Exercise details:
Please return every record exactly, with no pictures included.
──────── Recorded data ────────
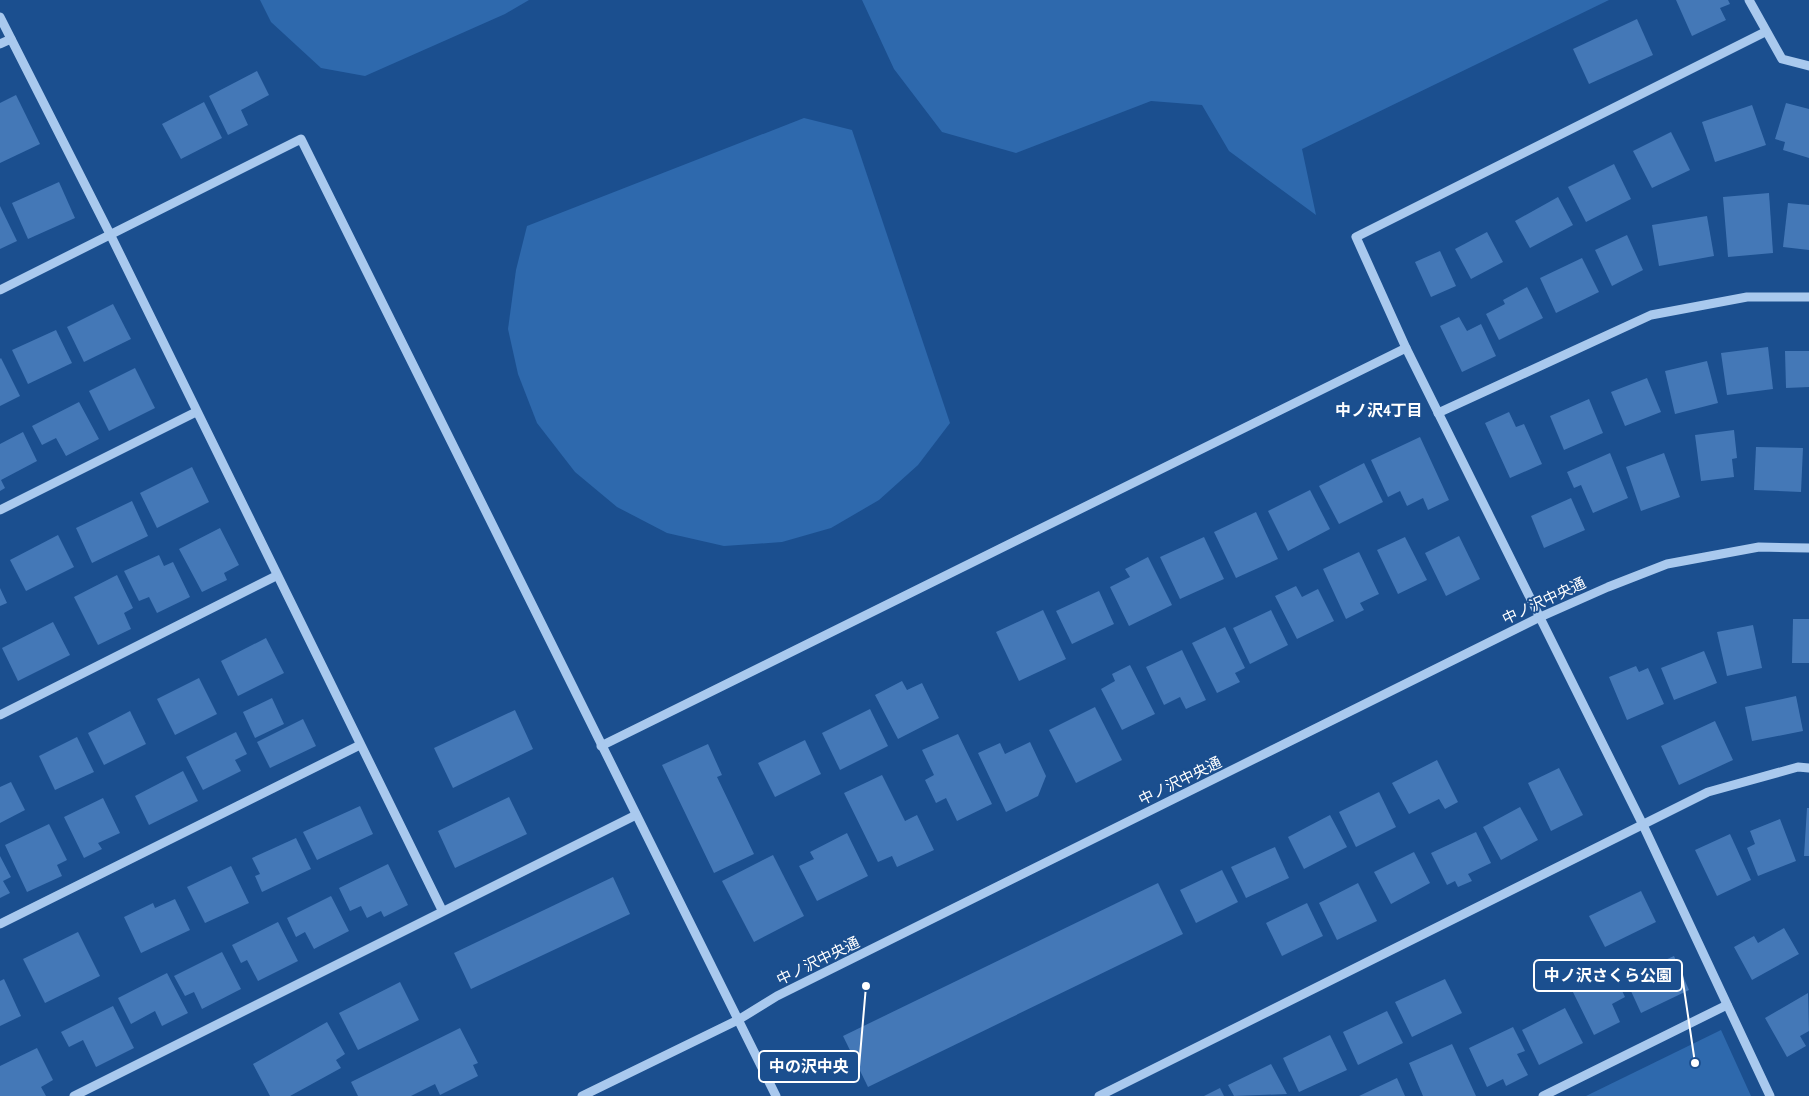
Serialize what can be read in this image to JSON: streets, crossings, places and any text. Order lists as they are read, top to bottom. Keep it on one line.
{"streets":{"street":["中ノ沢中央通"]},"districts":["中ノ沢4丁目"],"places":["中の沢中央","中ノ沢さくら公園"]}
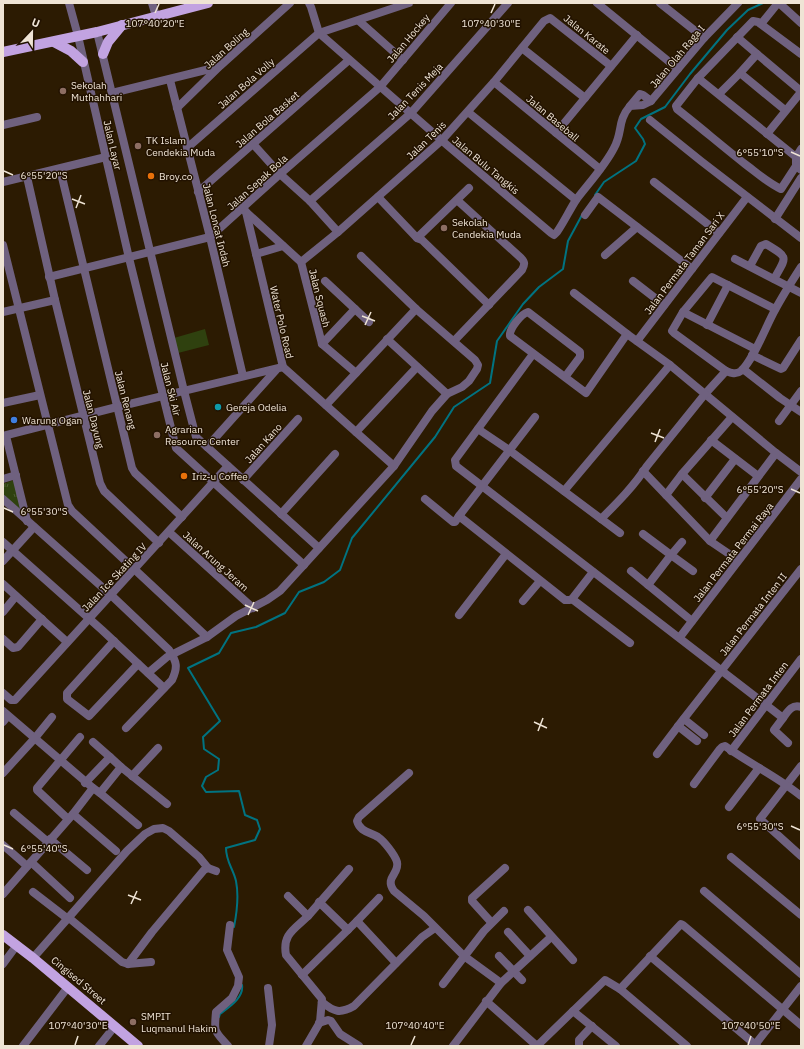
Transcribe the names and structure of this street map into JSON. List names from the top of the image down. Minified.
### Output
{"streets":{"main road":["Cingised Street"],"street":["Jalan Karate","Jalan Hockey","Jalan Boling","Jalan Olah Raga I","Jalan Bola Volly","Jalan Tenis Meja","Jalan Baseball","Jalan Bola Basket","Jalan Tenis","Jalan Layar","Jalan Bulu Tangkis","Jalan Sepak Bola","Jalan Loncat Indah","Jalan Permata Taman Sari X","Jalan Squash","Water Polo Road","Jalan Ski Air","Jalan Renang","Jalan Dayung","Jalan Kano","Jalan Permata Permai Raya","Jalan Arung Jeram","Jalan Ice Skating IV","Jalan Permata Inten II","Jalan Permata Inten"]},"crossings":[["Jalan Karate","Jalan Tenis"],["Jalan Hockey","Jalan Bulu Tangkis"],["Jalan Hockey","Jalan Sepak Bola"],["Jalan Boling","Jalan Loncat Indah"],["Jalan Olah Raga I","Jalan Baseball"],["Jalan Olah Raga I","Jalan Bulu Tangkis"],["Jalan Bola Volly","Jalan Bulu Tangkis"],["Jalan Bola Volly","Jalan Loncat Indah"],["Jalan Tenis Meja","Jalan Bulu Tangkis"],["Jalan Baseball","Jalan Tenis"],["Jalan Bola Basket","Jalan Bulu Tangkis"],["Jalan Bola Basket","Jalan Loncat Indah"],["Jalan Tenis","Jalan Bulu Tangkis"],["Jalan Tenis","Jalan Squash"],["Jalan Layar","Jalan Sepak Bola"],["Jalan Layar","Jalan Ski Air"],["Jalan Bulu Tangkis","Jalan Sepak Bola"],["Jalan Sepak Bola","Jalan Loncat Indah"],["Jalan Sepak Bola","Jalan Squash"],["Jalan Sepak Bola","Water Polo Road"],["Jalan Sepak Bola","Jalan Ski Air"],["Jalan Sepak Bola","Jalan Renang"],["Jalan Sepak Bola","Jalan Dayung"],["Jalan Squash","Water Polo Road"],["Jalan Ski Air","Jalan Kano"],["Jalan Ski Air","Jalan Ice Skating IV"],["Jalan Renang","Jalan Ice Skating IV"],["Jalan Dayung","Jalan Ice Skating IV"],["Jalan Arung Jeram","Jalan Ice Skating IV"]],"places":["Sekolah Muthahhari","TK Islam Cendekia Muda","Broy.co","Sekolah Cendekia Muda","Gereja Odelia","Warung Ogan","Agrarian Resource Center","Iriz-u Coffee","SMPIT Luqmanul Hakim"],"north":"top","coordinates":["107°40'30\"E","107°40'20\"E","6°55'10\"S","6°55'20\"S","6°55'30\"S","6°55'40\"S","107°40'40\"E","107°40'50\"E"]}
────────
Task answer:
Serialize what can be read in this image to JSON: streets, crossings, places and any text. Order lists as they are read, top to bottom. Keep it on one line.
{"streets":{"street":["中ノ沢中央通"]},"districts":["中ノ沢4丁目"],"places":["中の沢中央","中ノ沢さくら公園"]}
Transcribe the names and structure of this street map into JSON. List names from the top of the image down. Minified.
### Output
{"streets":{"main road":["Cingised Street"],"street":["Jalan Karate","Jalan Hockey","Jalan Boling","Jalan Olah Raga I","Jalan Bola Volly","Jalan Tenis Meja","Jalan Baseball","Jalan Bola Basket","Jalan Tenis","Jalan Layar","Jalan Bulu Tangkis","Jalan Sepak Bola","Jalan Loncat Indah","Jalan Permata Taman Sari X","Jalan Squash","Water Polo Road","Jalan Ski Air","Jalan Renang","Jalan Dayung","Jalan Kano","Jalan Permata Permai Raya","Jalan Arung Jeram","Jalan Ice Skating IV","Jalan Permata Inten II","Jalan Permata Inten"]},"crossings":[["Jalan Karate","Jalan Tenis"],["Jalan Hockey","Jalan Bulu Tangkis"],["Jalan Hockey","Jalan Sepak Bola"],["Jalan Boling","Jalan Loncat Indah"],["Jalan Olah Raga I","Jalan Baseball"],["Jalan Olah Raga I","Jalan Bulu Tangkis"],["Jalan Bola Volly","Jalan Bulu Tangkis"],["Jalan Bola Volly","Jalan Loncat Indah"],["Jalan Tenis Meja","Jalan Bulu Tangkis"],["Jalan Baseball","Jalan Tenis"],["Jalan Bola Basket","Jalan Bulu Tangkis"],["Jalan Bola Basket","Jalan Loncat Indah"],["Jalan Tenis","Jalan Bulu Tangkis"],["Jalan Tenis","Jalan Squash"],["Jalan Layar","Jalan Sepak Bola"],["Jalan Layar","Jalan Ski Air"],["Jalan Bulu Tangkis","Jalan Sepak Bola"],["Jalan Sepak Bola","Jalan Loncat Indah"],["Jalan Sepak Bola","Jalan Squash"],["Jalan Sepak Bola","Water Polo Road"],["Jalan Sepak Bola","Jalan Ski Air"],["Jalan Sepak Bola","Jalan Renang"],["Jalan Sepak Bola","Jalan Dayung"],["Jalan Squash","Water Polo Road"],["Jalan Ski Air","Jalan Kano"],["Jalan Ski Air","Jalan Ice Skating IV"],["Jalan Renang","Jalan Ice Skating IV"],["Jalan Dayung","Jalan Ice Skating IV"],["Jalan Arung Jeram","Jalan Ice Skating IV"]],"places":["Sekolah Muthahhari","TK Islam Cendekia Muda","Broy.co","Sekolah Cendekia Muda","Gereja Odelia","Warung Ogan","Agrarian Resource Center","Iriz-u Coffee","SMPIT Luqmanul Hakim"],"north":"top","coordinates":["107°40'30\"E","107°40'20\"E","6°55'10\"S","6°55'20\"S","6°55'30\"S","6°55'40\"S","107°40'40\"E","107°40'50\"E"]}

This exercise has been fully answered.